Ecology, I think, is as subversive a science in our time as Newton’s mechanical philosophy was in his. Why? It delivers warnings about what our interactions with the rest of nature are doing to us and to the planet, certainly. But it does more. It suggests a science of ourselves that starts with our relationship with the rest of nature, and with each other. Like it or not, we all need food, drink, and shelter, and like it or not we can only get them from the rest of nature and in and through relationships with other people. Human beings can’t sustain themselves individually, like the sea-birds outside my window, or co-operate instinctively, like the ants in my back yard. We’re social and productive by necessity but not by instinct, so we must rely on thought and speech. To make our living together, we have to speak and think, imagine and create, question and discover. An ecologically inspired science of humanity could start from these facts, and trace the flows of material and energy through human society and back to the earth and air and water around us. It could ask what people think they’re doing, and investigate what they’re actually doing. It might dig up all kinds of inconvenient truths about where stuff comes from, where it goes, and how it gets there -- and who gets it, and who gives. And if these connections became widely known and understood, people might want to change a lot of what goes on.

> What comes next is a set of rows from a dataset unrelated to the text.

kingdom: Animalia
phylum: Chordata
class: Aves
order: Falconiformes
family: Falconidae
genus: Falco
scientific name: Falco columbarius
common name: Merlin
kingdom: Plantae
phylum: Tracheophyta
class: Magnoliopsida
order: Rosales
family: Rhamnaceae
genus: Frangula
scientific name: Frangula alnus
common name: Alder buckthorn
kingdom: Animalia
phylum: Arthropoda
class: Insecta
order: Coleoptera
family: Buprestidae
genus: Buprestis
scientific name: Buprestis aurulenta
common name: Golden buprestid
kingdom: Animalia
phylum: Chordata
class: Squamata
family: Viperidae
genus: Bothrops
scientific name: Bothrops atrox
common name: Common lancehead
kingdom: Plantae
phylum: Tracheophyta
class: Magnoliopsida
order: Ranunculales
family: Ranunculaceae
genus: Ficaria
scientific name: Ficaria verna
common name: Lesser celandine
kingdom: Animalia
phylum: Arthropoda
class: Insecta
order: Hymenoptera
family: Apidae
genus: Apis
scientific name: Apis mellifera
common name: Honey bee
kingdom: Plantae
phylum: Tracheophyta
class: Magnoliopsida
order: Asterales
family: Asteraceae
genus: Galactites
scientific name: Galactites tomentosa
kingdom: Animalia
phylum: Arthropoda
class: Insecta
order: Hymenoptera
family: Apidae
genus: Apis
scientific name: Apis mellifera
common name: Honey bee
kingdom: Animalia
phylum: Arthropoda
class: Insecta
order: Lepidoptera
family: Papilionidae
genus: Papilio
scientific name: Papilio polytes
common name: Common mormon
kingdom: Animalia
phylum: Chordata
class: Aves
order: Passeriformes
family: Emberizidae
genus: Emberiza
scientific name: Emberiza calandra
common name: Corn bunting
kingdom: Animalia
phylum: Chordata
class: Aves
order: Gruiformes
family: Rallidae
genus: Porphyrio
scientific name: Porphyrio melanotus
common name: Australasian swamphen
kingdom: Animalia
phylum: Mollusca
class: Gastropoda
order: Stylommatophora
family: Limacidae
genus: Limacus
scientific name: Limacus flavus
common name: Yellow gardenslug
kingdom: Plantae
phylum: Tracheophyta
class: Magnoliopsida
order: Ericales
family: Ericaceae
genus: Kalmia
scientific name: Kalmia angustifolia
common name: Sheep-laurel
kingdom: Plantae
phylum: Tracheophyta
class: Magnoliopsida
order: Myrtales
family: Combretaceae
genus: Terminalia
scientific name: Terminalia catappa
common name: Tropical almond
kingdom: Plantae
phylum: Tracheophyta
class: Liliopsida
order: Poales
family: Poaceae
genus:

Perhaps we need a better metaphor for change than revolution. One that has always stuck in my mind is ecological succession. On land left bare by ice or fire or landslide or flood, different populations of plants, animals and fungi settle in well-defined stages, each incomplete and unstable in itself, each more complex and diverse in its components and their interactions, until finally there arises what is called the climax community, a combination of species that is self-sustaining and self-reproducing: a mature forest, for example. The more complex and various the community, the more stable and resilient it is. Is such complexity and diversity, then, that we should expect and work towards in our human community? What would a climax community of humanity look like? Are we there yet? I’ll leave these questions open. I’m not here to preach.